The 5 Biggest Money Mistakes You’re Making (and How to Correct Them)
We're a generation that's glued to our phones—the average millennial checks their screen 150 times a day—but despite our constant connectivity, the majority of those glances are dedicated to social media, rather than our bank balance. When it comes to day-to-day spending, a massive 65% admit they don't keep an eye on their bank account to stay abreast of charges.
The issue with only scrutinizing your finances during key milestones like tax time or before a big purchase is that you're likely missing out on crucial subtleties. In reality, hundreds of small daily decisions contribute to our bank balance, and something as seemingly insignificant as your ATM choice or that unused subscription service could be the reason you're struggling to save.
To find out about the most common money mistakes, be it daily spending habits or a skewed financial mind-set, we gleaned new data and spoke to Allison Engel, director of women's market strategy at Northwestern Mutual. When left unchecked, these under-the-radar money mistakes could cost you thousands.
Signing Up to Subscription Services
When you glance over your checking account statement, it's easy to look past recurring costs. That $10 monthly Amazon Prime membership might not seem like much, but when you couple that with other subscription services and in-app purchases, it can seriously add up.
A study published in The Journal of Consumer Research suggests there's a surprising disconnect between spending and its perceived consequences when you don't hand over physical cash. According to The Chicago Tribune, people who use cash focus on the cost of the transaction, while those who use noncash payment like credit cards concentrate on the benefits of the purchase. Translation: Paying with plastic and signing up to automated subscription services will make you spend more.
Making Unrealistic Savings Contributions
The repercussions of not saving money go beyond your financial future; Engel says it's also an immense source of stress and anxiety. In Northwestern Mutual's 2016 Planning & Progress Study, 29% of women admitted that saving for retirement is a big source of financial anxiety, and according to an American Psychological Association poll, it's the number one stressor in America.
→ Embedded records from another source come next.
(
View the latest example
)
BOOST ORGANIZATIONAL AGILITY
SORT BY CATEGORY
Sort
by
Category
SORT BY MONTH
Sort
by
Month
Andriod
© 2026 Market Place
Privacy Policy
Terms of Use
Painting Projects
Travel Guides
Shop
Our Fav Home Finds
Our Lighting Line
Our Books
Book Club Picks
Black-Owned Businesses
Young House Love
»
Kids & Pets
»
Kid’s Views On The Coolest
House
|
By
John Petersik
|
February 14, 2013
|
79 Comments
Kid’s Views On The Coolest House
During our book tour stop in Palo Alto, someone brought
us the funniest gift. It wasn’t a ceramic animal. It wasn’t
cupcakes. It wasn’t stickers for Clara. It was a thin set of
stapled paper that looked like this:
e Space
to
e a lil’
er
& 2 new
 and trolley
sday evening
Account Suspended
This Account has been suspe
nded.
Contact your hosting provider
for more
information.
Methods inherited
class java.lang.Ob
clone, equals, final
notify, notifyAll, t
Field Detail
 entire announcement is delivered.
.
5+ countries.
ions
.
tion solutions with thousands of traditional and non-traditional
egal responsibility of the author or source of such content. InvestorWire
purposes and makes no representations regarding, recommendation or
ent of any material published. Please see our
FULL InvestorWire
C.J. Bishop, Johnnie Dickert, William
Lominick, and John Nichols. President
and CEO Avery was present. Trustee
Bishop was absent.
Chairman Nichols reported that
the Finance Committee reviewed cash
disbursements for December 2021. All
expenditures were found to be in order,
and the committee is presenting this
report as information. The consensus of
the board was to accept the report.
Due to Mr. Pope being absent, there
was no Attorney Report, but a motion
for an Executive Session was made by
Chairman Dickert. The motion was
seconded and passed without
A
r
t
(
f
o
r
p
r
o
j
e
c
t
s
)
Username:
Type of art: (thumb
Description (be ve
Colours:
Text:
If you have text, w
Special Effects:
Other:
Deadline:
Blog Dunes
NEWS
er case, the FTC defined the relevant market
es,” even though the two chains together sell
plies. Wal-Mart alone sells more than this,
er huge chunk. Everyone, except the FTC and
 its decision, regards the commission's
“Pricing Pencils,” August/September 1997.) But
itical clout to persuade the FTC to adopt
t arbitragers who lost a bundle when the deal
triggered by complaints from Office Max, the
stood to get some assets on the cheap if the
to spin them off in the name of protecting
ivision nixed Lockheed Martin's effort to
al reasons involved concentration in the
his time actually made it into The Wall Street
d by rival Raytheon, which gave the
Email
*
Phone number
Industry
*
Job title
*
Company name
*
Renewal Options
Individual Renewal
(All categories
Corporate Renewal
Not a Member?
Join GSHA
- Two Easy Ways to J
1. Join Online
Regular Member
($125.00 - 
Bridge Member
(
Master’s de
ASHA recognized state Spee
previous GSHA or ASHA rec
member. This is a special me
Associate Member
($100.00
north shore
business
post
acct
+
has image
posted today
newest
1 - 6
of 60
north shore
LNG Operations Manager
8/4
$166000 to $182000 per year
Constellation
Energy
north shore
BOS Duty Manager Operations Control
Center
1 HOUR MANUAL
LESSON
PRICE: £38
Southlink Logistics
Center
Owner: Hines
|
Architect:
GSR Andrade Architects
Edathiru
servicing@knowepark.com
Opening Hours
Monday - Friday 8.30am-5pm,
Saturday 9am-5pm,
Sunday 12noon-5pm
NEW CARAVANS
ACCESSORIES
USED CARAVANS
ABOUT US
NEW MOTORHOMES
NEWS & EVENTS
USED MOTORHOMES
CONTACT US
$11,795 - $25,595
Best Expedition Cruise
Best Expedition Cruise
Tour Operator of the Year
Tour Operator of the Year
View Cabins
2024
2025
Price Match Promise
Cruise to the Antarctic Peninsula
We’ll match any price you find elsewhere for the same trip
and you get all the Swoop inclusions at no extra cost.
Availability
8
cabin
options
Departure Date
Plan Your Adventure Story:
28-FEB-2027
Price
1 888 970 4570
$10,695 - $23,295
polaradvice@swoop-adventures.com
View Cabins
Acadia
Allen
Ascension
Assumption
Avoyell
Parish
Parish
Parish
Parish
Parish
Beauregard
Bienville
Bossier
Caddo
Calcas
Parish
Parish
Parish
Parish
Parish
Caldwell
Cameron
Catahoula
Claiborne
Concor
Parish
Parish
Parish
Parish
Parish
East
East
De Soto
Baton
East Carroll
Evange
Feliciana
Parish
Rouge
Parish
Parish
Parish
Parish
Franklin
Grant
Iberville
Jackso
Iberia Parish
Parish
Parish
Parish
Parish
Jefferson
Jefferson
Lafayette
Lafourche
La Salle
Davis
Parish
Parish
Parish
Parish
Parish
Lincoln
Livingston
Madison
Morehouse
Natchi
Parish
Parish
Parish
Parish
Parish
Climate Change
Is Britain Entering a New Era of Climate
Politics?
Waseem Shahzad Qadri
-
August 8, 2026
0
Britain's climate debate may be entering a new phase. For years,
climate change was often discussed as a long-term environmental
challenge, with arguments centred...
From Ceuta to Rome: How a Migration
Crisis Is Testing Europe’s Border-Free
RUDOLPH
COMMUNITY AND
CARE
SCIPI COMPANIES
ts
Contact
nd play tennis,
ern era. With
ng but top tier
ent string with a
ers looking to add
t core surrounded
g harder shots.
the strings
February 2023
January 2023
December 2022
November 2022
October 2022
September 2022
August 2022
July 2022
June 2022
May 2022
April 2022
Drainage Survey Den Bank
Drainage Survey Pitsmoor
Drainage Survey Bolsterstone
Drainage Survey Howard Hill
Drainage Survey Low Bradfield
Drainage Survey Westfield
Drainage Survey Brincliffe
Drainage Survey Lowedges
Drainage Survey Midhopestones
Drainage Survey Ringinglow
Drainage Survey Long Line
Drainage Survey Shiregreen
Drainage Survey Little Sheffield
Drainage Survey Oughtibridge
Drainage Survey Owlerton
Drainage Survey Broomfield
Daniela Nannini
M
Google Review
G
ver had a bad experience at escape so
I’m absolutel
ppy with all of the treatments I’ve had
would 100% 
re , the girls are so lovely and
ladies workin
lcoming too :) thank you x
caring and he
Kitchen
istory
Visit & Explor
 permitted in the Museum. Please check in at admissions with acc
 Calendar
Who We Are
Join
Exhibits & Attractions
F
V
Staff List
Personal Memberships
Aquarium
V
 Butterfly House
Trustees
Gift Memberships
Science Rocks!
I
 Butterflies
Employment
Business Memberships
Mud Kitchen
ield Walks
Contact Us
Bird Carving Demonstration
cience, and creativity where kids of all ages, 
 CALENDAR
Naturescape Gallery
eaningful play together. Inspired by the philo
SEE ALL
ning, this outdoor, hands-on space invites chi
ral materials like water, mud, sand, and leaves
If you feel pressure to make up for lost time and supercharge your savings, Engel says there's one common mistake to avoid. "In order to get back on track, women often end up contributing higher amounts per month to savings, putting stress on both them and their wallets." Be realistic about your contributions and build an emergency fund into your budget. "For women who want to start aggressively saving, consider a side hustle—freelancing, selling crafts, tutoring, etc.—as a way to bring in additional income," she recommends.
The average U.S. household loses $290 a year in bank fees, a statistic that six in 10 Americans say shocks and disgusts them. The issue, it seems, is that we tend to underestimate fees and fail to regularly check our account to understand their impact on our bank balance.
"While 78 percent of the 2,000 respondents said they had not read their bank accounts' terms and conditions, nearly 46 percent believe they are aware of every fee their bank charges," the TransferWise report reads.
One of the top under-the-radar financial drains is ATM fees. According to the same study, 95% of Americans say the cost of using an out-of-network ATM should be $2. The reality? It costs an average of $4.52.
The takeaway? Review the fine-print fees charged by your bank for each account you hold, and make a conscious effort to withdraw cash when it's fee-free—whether that be during your weekly grocery shop or anytime you pass your bank's ATM. At the end of the year, you could have an extra $290 in your pocket.
FOCUSING ON THE PRESENT
We're an optimistic generation, but that mind-set could prove an issue when it comes to setting up our financial future—and preparing for the unexpected. Four in five millennials say they feel positive about the future, even though half live paycheck to paycheck.
"True financial security includes both protecting and growing your income," says Engel, who has over 15 years' experience offering women financial advice. "A strong plan balances these two priorities with a combination of saving and considering how products such as disability, life, and long-term care insurance fit within your financial plan."
That's not to say that you should change your rose-tinted outlook, but Engel says it's crucial to chat to a professional about how to protect yourself against unforeseeable issues. "Many working professionals receive group coverage from their employers; however, the average plan only covers the employee up to a certain level," she says. Don't underestimate the potential fallout. "Not having full coverage when you're not able to work is the equivalent of taking a pay cut—sometimes up to 40 percent."
It's the curse of being young and carefree: No one ever thinks they'll experience bad health. We've seen this reflected in data about emergency funds. According to Bankrate, a huge 63% of Americans don't have enough money to cover a $500 emergency.
Skipping healthcare costs won't be obvious in your daily bank statement, but it will hit you at tax time. Thankfully, if you're employed full-time your employer is likely helping foot the bill. If you don't have benefits, are a contractor, or aren't employed, there are some figures you need to consider to weigh your options. The current penalty for not having health insurance is either $695 per person or 2.5% of your household income. On the average American income, that could be a loss of up to $1298, purely because you didn't do your research.